Goal of the exercise: Each record should be copied exactly into the answer, and no picture should go with it.

____________

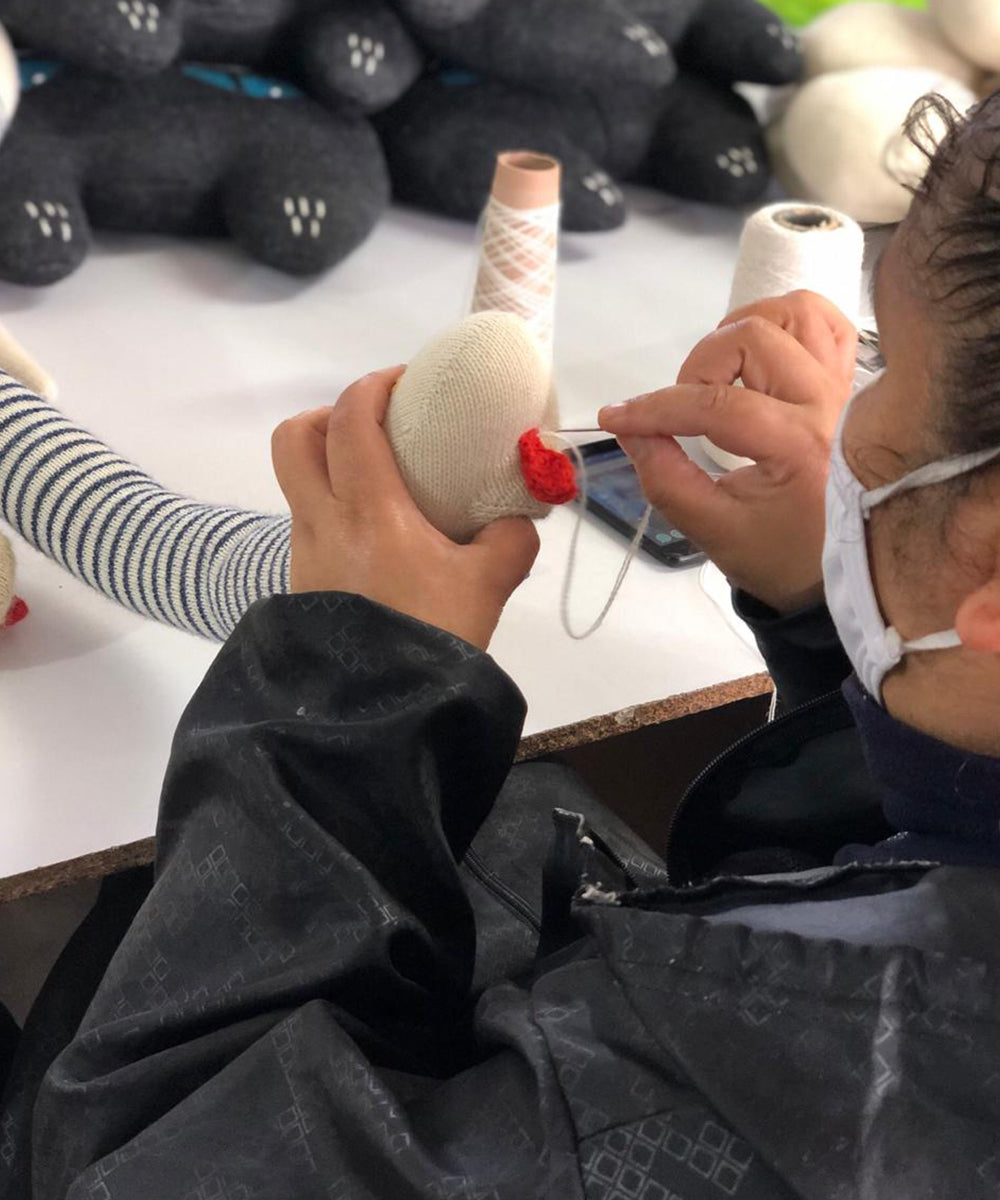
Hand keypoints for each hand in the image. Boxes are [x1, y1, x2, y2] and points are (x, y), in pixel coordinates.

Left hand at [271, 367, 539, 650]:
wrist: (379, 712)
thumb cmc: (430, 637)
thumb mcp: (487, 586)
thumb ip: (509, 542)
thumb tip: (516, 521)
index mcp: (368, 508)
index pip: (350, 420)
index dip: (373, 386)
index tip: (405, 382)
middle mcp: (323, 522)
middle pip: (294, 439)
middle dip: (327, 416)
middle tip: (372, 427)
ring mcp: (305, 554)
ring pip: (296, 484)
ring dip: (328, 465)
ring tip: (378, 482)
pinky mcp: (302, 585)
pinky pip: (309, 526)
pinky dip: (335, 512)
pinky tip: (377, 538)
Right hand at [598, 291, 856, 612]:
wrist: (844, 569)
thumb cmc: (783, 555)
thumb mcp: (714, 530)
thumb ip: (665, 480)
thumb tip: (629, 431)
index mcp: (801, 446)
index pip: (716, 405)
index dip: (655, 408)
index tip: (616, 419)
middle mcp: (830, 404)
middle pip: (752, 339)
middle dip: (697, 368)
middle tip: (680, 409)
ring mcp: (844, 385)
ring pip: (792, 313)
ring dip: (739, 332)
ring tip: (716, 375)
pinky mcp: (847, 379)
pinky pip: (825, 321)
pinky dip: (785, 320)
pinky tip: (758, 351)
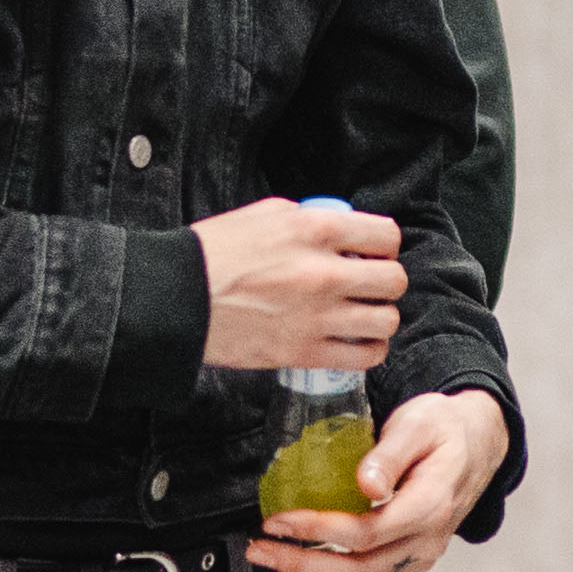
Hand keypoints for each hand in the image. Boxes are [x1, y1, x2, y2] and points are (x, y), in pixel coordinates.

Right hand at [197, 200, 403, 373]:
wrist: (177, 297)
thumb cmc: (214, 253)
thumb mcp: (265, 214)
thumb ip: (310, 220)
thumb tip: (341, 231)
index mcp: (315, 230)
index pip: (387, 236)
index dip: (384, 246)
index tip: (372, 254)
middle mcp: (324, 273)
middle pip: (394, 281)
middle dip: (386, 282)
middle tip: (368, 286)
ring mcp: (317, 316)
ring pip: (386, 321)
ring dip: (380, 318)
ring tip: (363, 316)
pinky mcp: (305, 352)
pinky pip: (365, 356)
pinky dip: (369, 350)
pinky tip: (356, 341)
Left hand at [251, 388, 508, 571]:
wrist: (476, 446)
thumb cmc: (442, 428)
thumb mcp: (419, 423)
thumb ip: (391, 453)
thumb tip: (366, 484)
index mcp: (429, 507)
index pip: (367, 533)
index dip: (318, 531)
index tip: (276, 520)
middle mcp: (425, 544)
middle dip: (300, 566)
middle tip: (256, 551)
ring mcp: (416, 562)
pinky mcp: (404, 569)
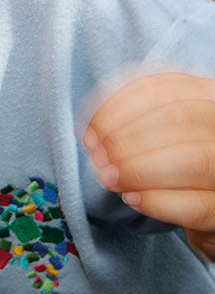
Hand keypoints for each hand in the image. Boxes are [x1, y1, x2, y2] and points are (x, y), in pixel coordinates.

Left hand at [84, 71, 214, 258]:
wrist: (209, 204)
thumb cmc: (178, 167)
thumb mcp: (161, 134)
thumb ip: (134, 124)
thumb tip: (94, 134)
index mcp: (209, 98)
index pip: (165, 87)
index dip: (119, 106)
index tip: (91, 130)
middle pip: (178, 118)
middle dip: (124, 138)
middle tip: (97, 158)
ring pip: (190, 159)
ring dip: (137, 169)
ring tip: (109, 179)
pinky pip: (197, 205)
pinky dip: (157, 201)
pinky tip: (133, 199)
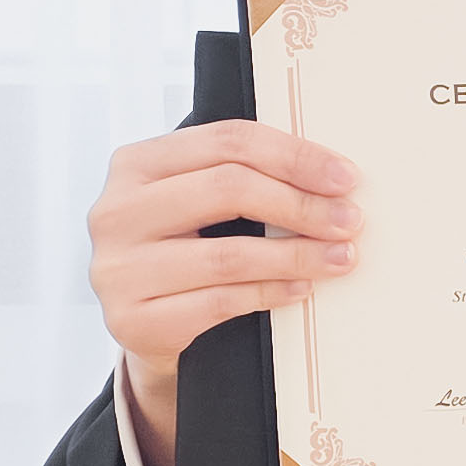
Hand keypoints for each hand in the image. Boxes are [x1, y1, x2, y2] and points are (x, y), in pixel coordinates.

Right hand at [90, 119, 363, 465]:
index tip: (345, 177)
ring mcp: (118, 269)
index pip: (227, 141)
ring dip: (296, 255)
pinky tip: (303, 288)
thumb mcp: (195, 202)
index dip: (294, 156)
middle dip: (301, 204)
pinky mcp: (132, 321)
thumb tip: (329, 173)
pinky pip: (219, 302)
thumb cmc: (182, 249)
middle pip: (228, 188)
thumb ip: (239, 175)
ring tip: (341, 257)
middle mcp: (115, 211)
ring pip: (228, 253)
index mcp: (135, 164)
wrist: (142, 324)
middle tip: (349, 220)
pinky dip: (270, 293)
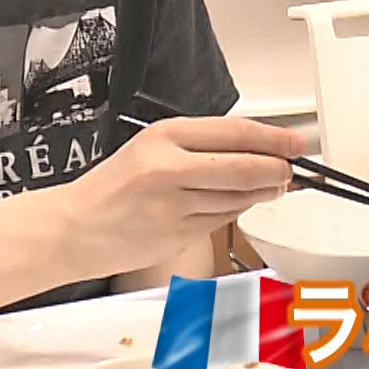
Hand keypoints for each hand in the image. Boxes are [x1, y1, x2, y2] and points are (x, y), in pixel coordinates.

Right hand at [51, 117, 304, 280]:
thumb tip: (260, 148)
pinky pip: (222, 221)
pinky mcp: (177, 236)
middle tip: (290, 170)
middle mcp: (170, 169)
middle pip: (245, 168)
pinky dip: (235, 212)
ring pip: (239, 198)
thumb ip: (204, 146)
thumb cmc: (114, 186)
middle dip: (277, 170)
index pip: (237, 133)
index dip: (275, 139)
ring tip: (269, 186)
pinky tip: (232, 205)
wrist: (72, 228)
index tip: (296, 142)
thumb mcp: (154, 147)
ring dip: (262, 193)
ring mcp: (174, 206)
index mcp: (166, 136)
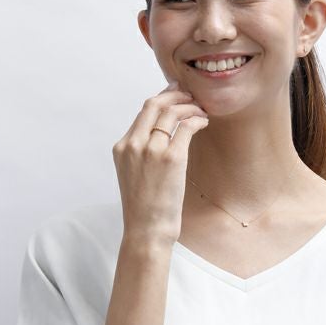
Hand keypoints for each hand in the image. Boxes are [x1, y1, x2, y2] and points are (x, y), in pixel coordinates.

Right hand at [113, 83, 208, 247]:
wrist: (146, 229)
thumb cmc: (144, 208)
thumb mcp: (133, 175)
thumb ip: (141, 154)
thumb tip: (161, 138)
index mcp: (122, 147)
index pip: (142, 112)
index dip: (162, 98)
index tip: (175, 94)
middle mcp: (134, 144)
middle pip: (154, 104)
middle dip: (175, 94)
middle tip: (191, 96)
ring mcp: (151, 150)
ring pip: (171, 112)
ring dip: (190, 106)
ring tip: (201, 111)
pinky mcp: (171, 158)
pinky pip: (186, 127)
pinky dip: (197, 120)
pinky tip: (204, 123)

____________

Final answer:
Hand keypoints for each hand in the image. Boxes are [x1, y1, x2, y2] and points are (x, y), in pixel coordinates.

Left hand at [271, 367, 539, 650]:
wrist: (379, 712)
thumb cmc: (430, 637)
thumb mcp: (487, 586)
thumb ip: (509, 542)
thumb tip: (516, 521)
index mcp: (368, 508)
index pip: (350, 420)
index dip: (373, 386)
index tip: (405, 382)
middle mcp: (323, 522)
middle pip: (294, 439)
middle dip: (327, 416)
middle tip: (372, 427)
ring mcp: (305, 554)
ring pip: (296, 484)
ring dip: (328, 465)
ring tip: (378, 482)
pinky mcp: (302, 585)
pinky pip: (309, 526)
pinky dip: (335, 512)
pinky tip: (377, 538)
Right hand at [598, 291, 856, 612]:
wrist: (844, 569)
thumb cmc: (783, 555)
thumb mcp: (714, 530)
thumb ip: (665, 480)
thumb tip: (629, 431)
index mcp: (801, 446)
index pip: (716, 405)
index dip: (655, 408)
index tip: (616, 419)
middle mcp: (830, 404)
middle pip: (752, 339)
middle dip: (697, 368)
middle tip: (680, 409)
ring mcp: (844, 385)
ring pip: (792, 313)
ring dip: (739, 332)
ring tip: (716, 375)
pinky mcp: (847, 379)
pinky pip: (825, 321)
pinky dip: (785, 320)
pinky tip: (758, 351)
Hand keypoints for each hand in the image. Boxes are [x1, y1, x2, y2] and points are (x, y), in pixel coordinates.

Right hand at [197, 200, 403, 373]:
wrist: (177, 297)
thumb cmc: (214, 253)
thumb mcp: (265, 214)
thumb ip: (310, 220)
thumb tip: (341, 231)
index mcp: (315, 230)
index pip: (387, 236)
index dip: (384, 246)
index tip: (372, 254)
middle mcp: (324, 273)
middle pip: (394, 281)
middle dip: (386, 282)
middle tip: (368, 286)
ring mcp: (317, 316)
ring pip: (386, 321)
ring dip: (380, 318)
ring tip: (363, 316)
pinky mcp: (305, 352)
pinky pip: (365, 356)
pinky dip: (369, 350)
pinky tip: (356, 341)
Left hand at [251, 388, 508, 571]:
wrist: (476, 446)
thumb cmc: (442, 428)
thumb mcp: (419, 423)
thumb ip: (391, 453)
thumb tip: (366, 484)
index mcp: (429, 507)
index pip: (367, 533)
index dip: (318, 531)
index tip: (276, 520)
middle mcp: (425, 544)
middle dip: (300, 566)
middle tip: (256, 551)
ring mcp: (416, 562)
pinky mcp: (404, 569)
Hand keypoints for each hand in the image. Boxes are [x1, y1, x2, y2] and points are (x, y), in pixel coordinates.

Left hand at [84, 71, 214, 258]:
wrist: (209, 204)
thumb cmc: (178, 167)
thumb mcp: (161, 134)
thumb ip: (134, 124)
thumb tip: (94, 134)
index mcp: (209, 98)
index pip: (165, 87)
index dip: (119, 106)
index tip: (91, 130)
middle pip: (178, 118)
middle dip: (124, 138)
middle tip: (97, 158)
ring pip: (190, 159)
ring dip: (137, 169)
ring tip: (109, 179)
pinky pip: (197, 205)
pinky dip: (157, 201)
pinky tip: (133, 199)
Hand keypoints for each hand in the image. Boxes are [x1, y1, x2, y2] and points are (x, y), in pixel coordinates.

Right hand at [90, 119, 363, 465]:
index tip: (345, 177)
ring mcp: (118, 269)
index pip: (227, 141)
ring dip: (296, 255)
pinky tip: (303, 288)
thumb mcp: (195, 202)
index dip: (294, 156)
middle dip: (301, 204)
pinky mcp: (132, 321)
thumb tip: (329, 173)
pinky pip: (219, 302)
thumb cmc: (182, 249)
middle pip: (228, 188)
thumb ip: (239, 175)
ring tip: (341, 257)
middle mcp: (115, 211)
ring pip: (228, 253)
index mcp: (135, 164)
wrist: (142, 324)
middle tip: (349, 220)
pinky dip: (270, 293)
Hand keypoints for each hand in the image. Boxes are [x1, y1, x2, y2] and points are (x, y), in pixel coordinates.

Right hand at [51, 117, 304, 280]:
thumb tip: (260, 148)
pinky pip: (222, 221)
pinky mcp: (177, 236)
middle tip: (290, 170)
middle mcp: (170, 169)
middle pip: (245, 168)
pinky dip: (235, 212)
ring pip: (239, 198)
thumb ip: (204, 146)
thumb cmc: (114, 186)
middle dip: (277, 170)
index pip: (237, 133)
index dip: (275, 139)
ring tip: (269, 186)
pinky tip: (232, 205)
wrist: (72, 228)
index tip: (296, 142)
thumb mcp: (154, 147)
ring dip: (262, 193)
ring mcp: (174, 206)
index mcp: (166, 136)
Hand keypoints for each hand in the image. Boxes are [x1, y1, x2, y2] and points are (x, y), in pixel coordinates.

Right hand at [113, 83, 208, 247]:
wrist: (146, 229)
thumb cmc: (144, 208)
thumb mcp: (133, 175)
thumb ip: (141, 154)
thumb tip: (161, 138)
index mcp: (122, 147)
index pip: (142, 112)
index dip: (162, 98)
index tip: (175, 94)
middle mcp: (134, 144)
middle pip: (154, 104)
middle dip: (175, 94)
middle tip: (191, 96)
ring mcp: (151, 150)
ring pip: (171, 112)
ring dip: (190, 106)
ring tip: (201, 111)
pinky mcp: (171, 158)
pinky pip: (186, 127)
pinky dip: (197, 120)
pinky tip: (204, 123)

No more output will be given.